Here are some benefits of each and other factors to consider.

1. Preventing Probate

Probate is the legal process of distributing and wrapping up your Estate. A legally valid Will simplifies the Probate process, but a Trust can eliminate the need for Probate altogether. Instead, the property will be distributed directly to your beneficiaries from the Trust by your successor trustee — the most common reason people establish Trusts to pass on their estate.

2. Confidentiality

When a Will is submitted to Probate it becomes public record — anyone can access information about your estate property and assets and what each beneficiary receives. A Trust can be created by a Will, but that means the provisions of the Trust also become part of the public record. On the other hand, only your beneficiaries and trustee have access to the contents of your Trust, if created during your lifetime. For many people, this confidentiality is a compelling benefit.

3. Planning for incapacitation

Your Will becomes effective after you pass away. It does not protect you or your Estate should you become mentally incapacitated. You will need additional Estate Planning documents, such as Powers of Attorney for healthcare and property, to plan for the possibility that you can no longer manage your healthcare and financial affairs. Without these documents, the court might need to appoint a guardian.

If you have a funded Revocable Trust, the successor trustee can step in and take over if you become incapacitated, though your property will not be distributed until after you pass away. A Trust can ensure that your Estate is properly managed even if you can no longer manage it yourself.

How often should I update my Florida Estate Plan?

You should review your Florida Estate Plan every three, six, and nine years and as needed to keep current with significant life events such as marriage, divorce, births, deaths, or changes in financial circumstances.

What taxes might someone have to pay on their inheritance?

Depending on the amount of the Estate and other aspects of your particular situation, an inheritance might be subject to estate tax, inheritance tax, and/or capital gains tax.

Estate Tax

The federal estate tax is based on the current fair market value of the Estate. Only Estates worth a minimum of $13.61 million in 2024 and $12.92 million in 2023 million will be subject to the tax. When an Estate does have to pay federal estate tax, the tax rate is 18% to 40% of the assets over the $13.61 million and the $12.92 million threshold.

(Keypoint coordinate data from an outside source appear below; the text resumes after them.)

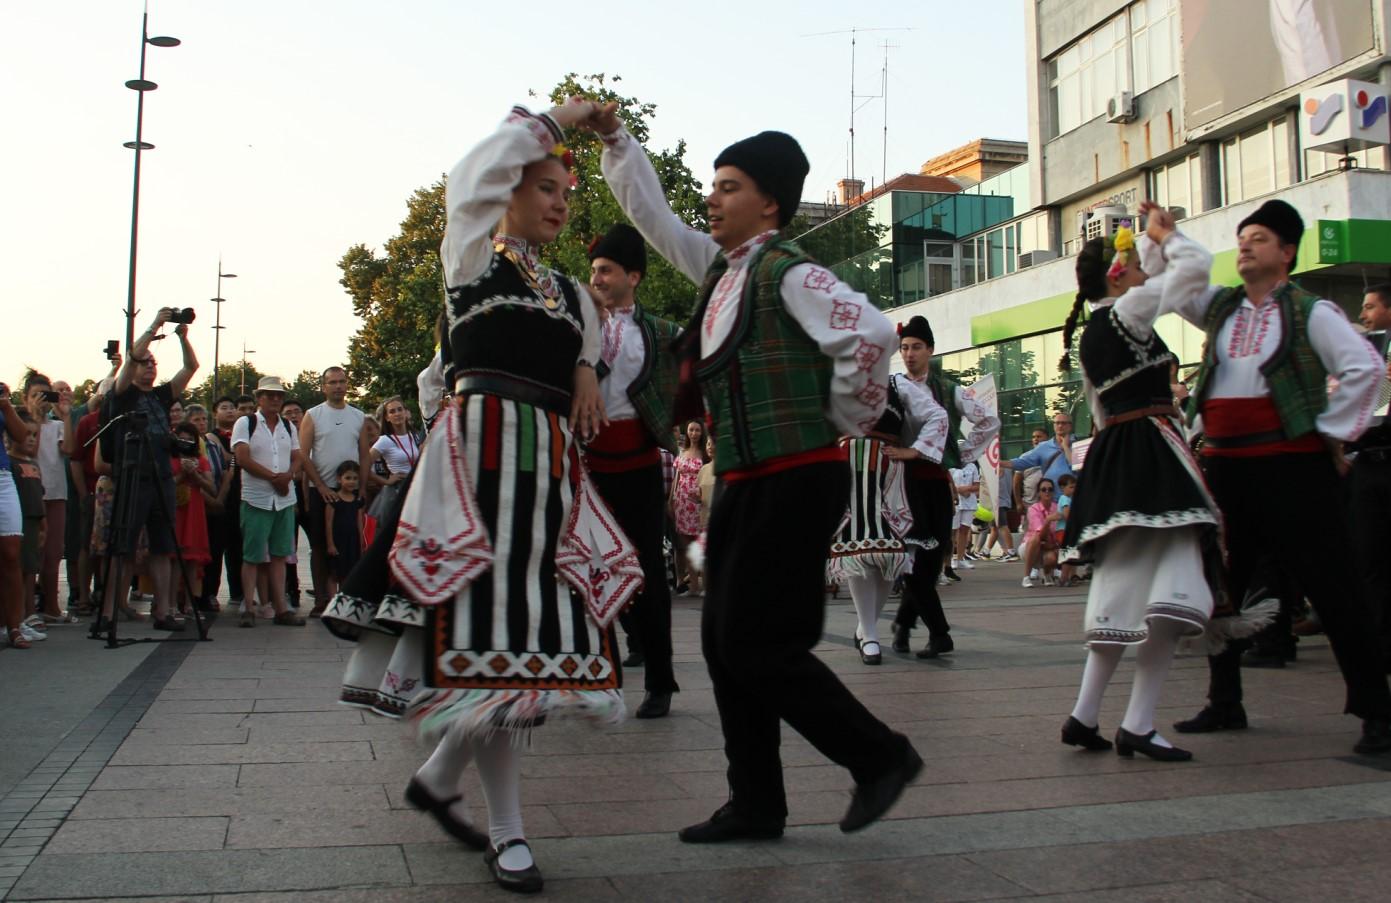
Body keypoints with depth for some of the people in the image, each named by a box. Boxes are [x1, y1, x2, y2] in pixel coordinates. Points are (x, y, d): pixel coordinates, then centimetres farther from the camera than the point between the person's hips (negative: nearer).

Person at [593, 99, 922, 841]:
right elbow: (651, 214, 24)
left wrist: (845, 420, -11)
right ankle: (755, 804, 21)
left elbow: (871, 333, -23)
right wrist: (614, 140, 18)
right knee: (725, 642, 10)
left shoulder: (788, 274, -12)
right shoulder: (719, 267, 14)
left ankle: (879, 756, 11)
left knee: (758, 645, -7)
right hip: (743, 481, 9)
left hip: (795, 480, -9)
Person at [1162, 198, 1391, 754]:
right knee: (1223, 585, 11)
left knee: (1329, 584, -3)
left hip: (1293, 464, -6)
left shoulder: (1311, 313, -2)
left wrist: (1332, 432, -9)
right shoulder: (1220, 307, 14)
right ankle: (1224, 703, 23)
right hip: (1226, 464, 6)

However, there is an exception for spouses. If your spouse inherits your Estate, they won’t have to pay federal estate taxes even if the Estate is over the threshold. Unlike several other states, Florida does not have a state estate tax. In states that have an estate tax, some people may have to pay estate taxes to their state even if they are not required to pay federal estate taxes.

Inheritance Tax

The inheritance tax is not the same thing as the estate tax. The inheritance tax is paid by beneficiaries, while the estate tax is taken directly from the estate. Also, unlike the estate tax, which can be a federal and/or state tax, the inheritance tax is strictly a state tax. Inheritance tax rates vary depending on the state and the value of the inheritance. Florida does not have an inheritance tax, but six other states do.

Capital Gains Tax

If your beneficiaries inherit property and/or investments, they pay capital gains tax at the time they sell it. The tax is calculated on a “step up basis,” which means that the market value of the property is calculated as its value at the time they inherit it, not its value at the time you originally bought the property.

An experienced Estate Planning attorney can look at your assets as a whole and create a comprehensive plan to protect your family members from tax burdens.